The Legacy of the Sago and Aracoma Mine Disasters

The entrance to the Sago Coal Mine. An above-ground conveyor belt and various types of mining machinery are visible.
The entrance to the Sago Coal Mine.

In 2006, two separate mine disasters helped shape new rules for mining and keep miners safer. A few current Mine Safety and Health Administration employees were working with MSHA on rescue efforts at that time and recall that work and how it shaped the Mine Improvement and New Emergency Response (MINER) Act.

On Jan. 2, an explosion at the Sago Coal Mine in West Virginia trapped 13 miners. Only one survived after being trapped for two days. Tony Argirakis joined MSHA in 1989 and was an engineer in 2006 when he was called to the Sago explosion.

Argirakis said the rescuers all drove their own vehicles so they could set up a lab on site to test air samples and staff it around the clock. Before sending miners into various parts of mines, rescuers need to test the air to be sure it is safe to send rescue teams underground. A simultaneous mine fire being staffed in Colorado meant that the mobile gas lab was not available and the team would also be stretched thin.

Initially there were positive reports about the status of the miners. They were devastated to learn that most of those trapped did not make it out.

“At that time, unauthorized mine personnel, media and others had access to the command center, leading to misinformation,” said Argirakis. “Initial reports suggested all 13 miners survived so there was a lot of devastation when people learned that only one person made it out.”

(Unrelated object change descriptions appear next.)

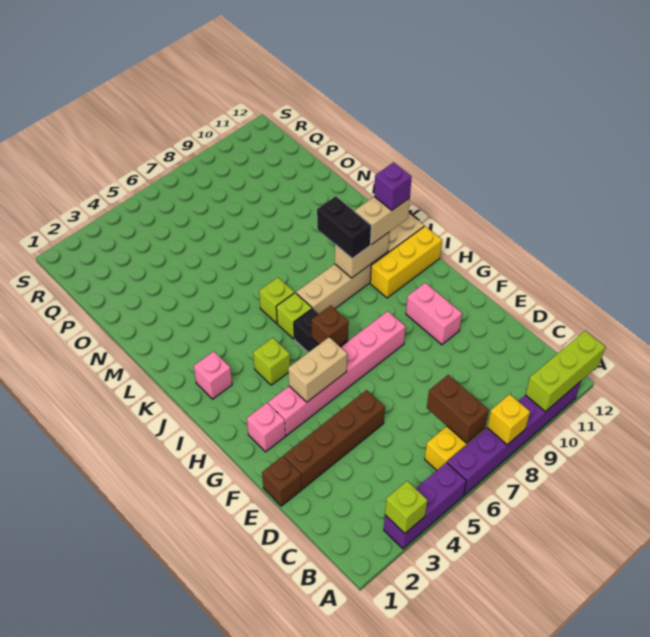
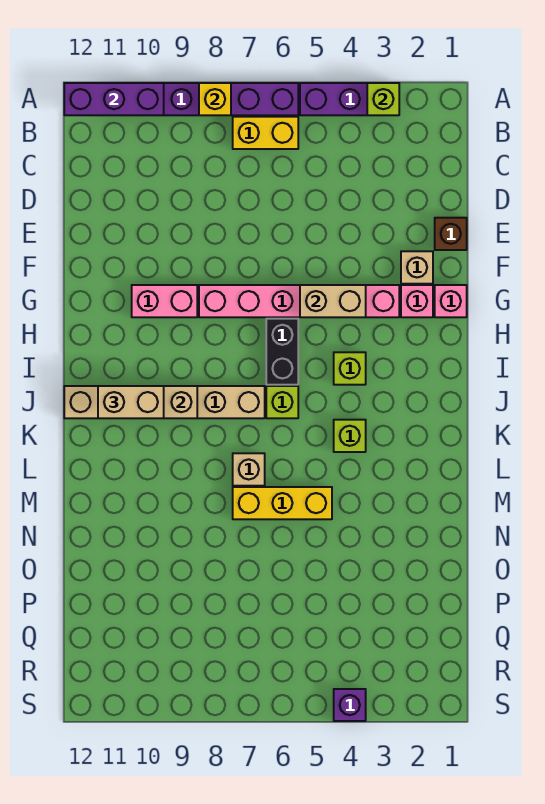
lime brick A10:A12 level 2 -> purple brick A10:A12 level 2
brown brick B7:C7 level 2 -> none
brown brick E2:E5 level 1 -> none
none -> tan brick F2 level 1
pink brick F10:G10 level 1 -> pink brick G9:G10 level 1
brown brick H6 level 2 -> none
yellow brick I10:I12 level 1 -> yellow brick M5:M7 level 1
pink brick J2 level 1 -> pink brick G1 level 1
black brick J9:K9 level 3 -> none
purple brick J11 level 4 -> purple brick S4 level 1
lime brick K6 level 1 -> lime brick K4 level 1
none -> tan brick L7 level 1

Melanie Calhoun, a recent hire with a chemical engineering degree, was on the MSHA Mine Emergency Technical Team and was called to Sago to replace initial responders, days after the mine first exploded. When MSHA was notified on Jan. 19 of a mine fire at the Aracoma Mine in West Virginia, Calhoun was sent overnight directly from the Sago disaster.

Within a small canyon there is a large covered entrance to the Aracoma mine. Vehicles of different types and sizes are parked outside.
The entrance to the Aracoma Mine.

“We didn’t really know where we were going, just that there was another disaster,” said Calhoun. “Aracoma was very high profile because the Sago disaster had just happened.”

Two miners perished in the disaster. Calhoun and the rest of the team had to preserve laboratory data and kept samples from both disasters, which would be important for the investigations.

The MINER Act in part used the lessons learned at Sago and Aracoma to improve emergency response at mines across the country, including official communication. Among its provisions, the MINER Act requires the establishment of emergency response plans by every mine operator, better trained and more readily available mine rescue teams, enhanced technology to facilitate two-way communication between surface and underground personnel, and stronger seals between active and abandoned areas. It also added post-mine emergency protections for miners, such as oxygen devices that are more accessible, refuge shelters and lifelines.

The act also established the Brookwood-Sago Mine Safety Grants Program.

Melanie Calhoun is now director of technical support at MSHA. Tony Argirakis is now chief of the Health Field Division in Technical Support at MSHA.

Holly Armstrong is the supervisor program information specialist for the Mine Safety and Health Administration.